Mar 032014
 

Original story by , Science Network WA

AN INTERNATIONAL team of marine biologists has found mesopelagic fish in the earth’s oceans constitute 10 to 30 times more biomass than previously thought.
Most mesopelagic species tend to feed near the surface at night, and move to deeper layers in the daytime to avoid birds. Pictured: The mesopelagic ‘ocean sunfish’ (Mola mola). Photo: Chris Zielecki

Most mesopelagic species tend to feed near the surface at night, and move to deeper layers in the daytime to avoid birds. Pictured: The mesopelagic ‘ocean sunfish’ (Mola mola). Photo: Chris Zielecki

UWA Professor Carlos Duarte says mesopelagic fish – fish that live between 100 and 1000m below the surface – must therefore constitute 95 per cent of the world’s fish biomass.

“Because the stock is much larger it means this layer must play a more significant role in the functioning of the ocean and affecting the flow of carbon and oxygen in the ocean,” he says.

Prof Duarte led a seven-month circumnavigation of the globe in the Spanish research vessel Hesperides, with a team of scientists collecting echo-soundings of mesopelagic fish.

He says most mesopelagic species tend to feed near the surface at night, and move to deeper layers in the daytime to avoid birds.

They have large eyes to see in the dim light, and also enhanced pressure-sensitivity.

“They are able to detect nets from at least five metres and avoid them,” he says.

“Because the fish are very skilled at avoiding nets, every previous attempt to quantify them in terms of biomass that fishing nets have delivered are very low estimates.
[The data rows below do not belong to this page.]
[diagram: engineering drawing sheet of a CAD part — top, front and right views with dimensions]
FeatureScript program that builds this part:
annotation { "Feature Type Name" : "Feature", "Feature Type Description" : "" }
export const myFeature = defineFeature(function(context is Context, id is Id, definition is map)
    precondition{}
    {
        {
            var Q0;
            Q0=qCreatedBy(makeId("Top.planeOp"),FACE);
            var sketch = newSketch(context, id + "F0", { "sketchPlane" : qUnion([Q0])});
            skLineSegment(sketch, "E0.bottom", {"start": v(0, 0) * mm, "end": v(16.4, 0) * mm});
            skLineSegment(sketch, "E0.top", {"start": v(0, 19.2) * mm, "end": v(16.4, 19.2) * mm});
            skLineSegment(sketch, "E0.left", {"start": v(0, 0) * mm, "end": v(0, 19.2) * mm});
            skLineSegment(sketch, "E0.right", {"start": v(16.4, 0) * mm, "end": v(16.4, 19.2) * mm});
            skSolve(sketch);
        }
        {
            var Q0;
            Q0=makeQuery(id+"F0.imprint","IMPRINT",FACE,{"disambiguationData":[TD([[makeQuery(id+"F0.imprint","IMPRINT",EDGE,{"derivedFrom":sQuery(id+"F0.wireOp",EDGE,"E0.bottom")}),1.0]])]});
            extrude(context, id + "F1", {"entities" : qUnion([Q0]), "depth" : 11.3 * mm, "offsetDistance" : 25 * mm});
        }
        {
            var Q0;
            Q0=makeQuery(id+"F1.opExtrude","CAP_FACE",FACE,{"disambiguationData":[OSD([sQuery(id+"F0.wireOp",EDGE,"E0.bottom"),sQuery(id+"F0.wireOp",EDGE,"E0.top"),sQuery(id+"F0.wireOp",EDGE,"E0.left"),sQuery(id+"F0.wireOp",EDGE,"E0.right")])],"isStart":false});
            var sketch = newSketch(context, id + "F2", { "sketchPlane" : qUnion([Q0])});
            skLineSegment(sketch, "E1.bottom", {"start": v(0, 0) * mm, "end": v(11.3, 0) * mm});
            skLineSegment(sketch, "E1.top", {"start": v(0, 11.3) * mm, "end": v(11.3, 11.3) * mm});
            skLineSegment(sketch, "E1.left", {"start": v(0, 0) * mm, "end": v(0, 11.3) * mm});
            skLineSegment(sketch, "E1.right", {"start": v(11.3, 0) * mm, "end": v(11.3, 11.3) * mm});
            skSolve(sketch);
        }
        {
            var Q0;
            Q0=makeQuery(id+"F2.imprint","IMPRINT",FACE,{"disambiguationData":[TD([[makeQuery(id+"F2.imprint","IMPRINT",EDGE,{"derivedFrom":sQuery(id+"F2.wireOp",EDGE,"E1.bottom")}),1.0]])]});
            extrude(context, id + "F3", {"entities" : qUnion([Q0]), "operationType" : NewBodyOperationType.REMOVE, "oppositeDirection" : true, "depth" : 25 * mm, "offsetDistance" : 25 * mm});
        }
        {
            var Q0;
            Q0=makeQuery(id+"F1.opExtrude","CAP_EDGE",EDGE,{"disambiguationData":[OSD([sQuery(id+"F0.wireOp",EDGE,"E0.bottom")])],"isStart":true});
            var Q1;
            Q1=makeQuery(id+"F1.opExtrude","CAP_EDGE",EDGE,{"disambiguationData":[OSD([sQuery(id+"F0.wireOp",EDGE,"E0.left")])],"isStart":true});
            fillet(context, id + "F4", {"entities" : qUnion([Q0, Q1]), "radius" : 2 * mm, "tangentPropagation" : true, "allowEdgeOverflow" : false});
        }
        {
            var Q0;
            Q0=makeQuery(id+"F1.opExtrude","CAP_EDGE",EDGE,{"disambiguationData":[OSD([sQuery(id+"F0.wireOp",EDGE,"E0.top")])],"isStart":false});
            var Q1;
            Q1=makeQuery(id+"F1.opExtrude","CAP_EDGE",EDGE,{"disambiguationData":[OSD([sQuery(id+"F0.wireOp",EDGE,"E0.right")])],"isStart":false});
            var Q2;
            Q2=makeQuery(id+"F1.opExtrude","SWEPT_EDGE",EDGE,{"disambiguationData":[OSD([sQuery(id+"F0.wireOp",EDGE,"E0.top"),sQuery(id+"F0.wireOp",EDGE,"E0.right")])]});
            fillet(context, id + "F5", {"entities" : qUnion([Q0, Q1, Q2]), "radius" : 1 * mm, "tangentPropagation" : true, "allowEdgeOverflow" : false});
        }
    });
“So instead of different nets what we used were acoustics … sonar and echo sounders.”

The findings have significant implications.

The sheer amount of biomass means they may respire about 10 per cent of primary production in deep waters.

Prof Duarte says research into the five ocean gyres, where vast amounts of flotsam collect, turned up surprising results.

“We actually called them oceanic deserts,” he says.

“They are not desert at all, they are very vibrant ecosystems that support a very high biomass.

“The largest fish stock in the ocean is not in the coastal areas … but actually in the central gyres of the oceans.

“The food web … in the central gyres of the ocean … it’s a lot more efficient than we thought.”

He says the survey also showed the oceans were healthier than previously thought.

“This very large stock of fish that we have just discovered, that holds 95 per cent of all the fish biomass in the world, is untouched by fishers,” he says.

“They can’t harvest them with nets.

“In the 21st Century we have still a pristine stock of fish which happens to be 95 per cent of all the fish in oceans.

“And that also changes our views on ocean health.”

Notes:

Professor Duarte is the Director of the Oceans Institute at UWA in Perth, and also holds a post at the Mediterranean Institute for Advanced Studies, Spain, where he leads the Department of Global Change Research.

This article is based on an interview with Prof Duarte and the paper by lead author Prof Xabier Irigoien, who is director of the Red Sea Research Center at King Abdullah University of Science and Technology, Saudi Arabia.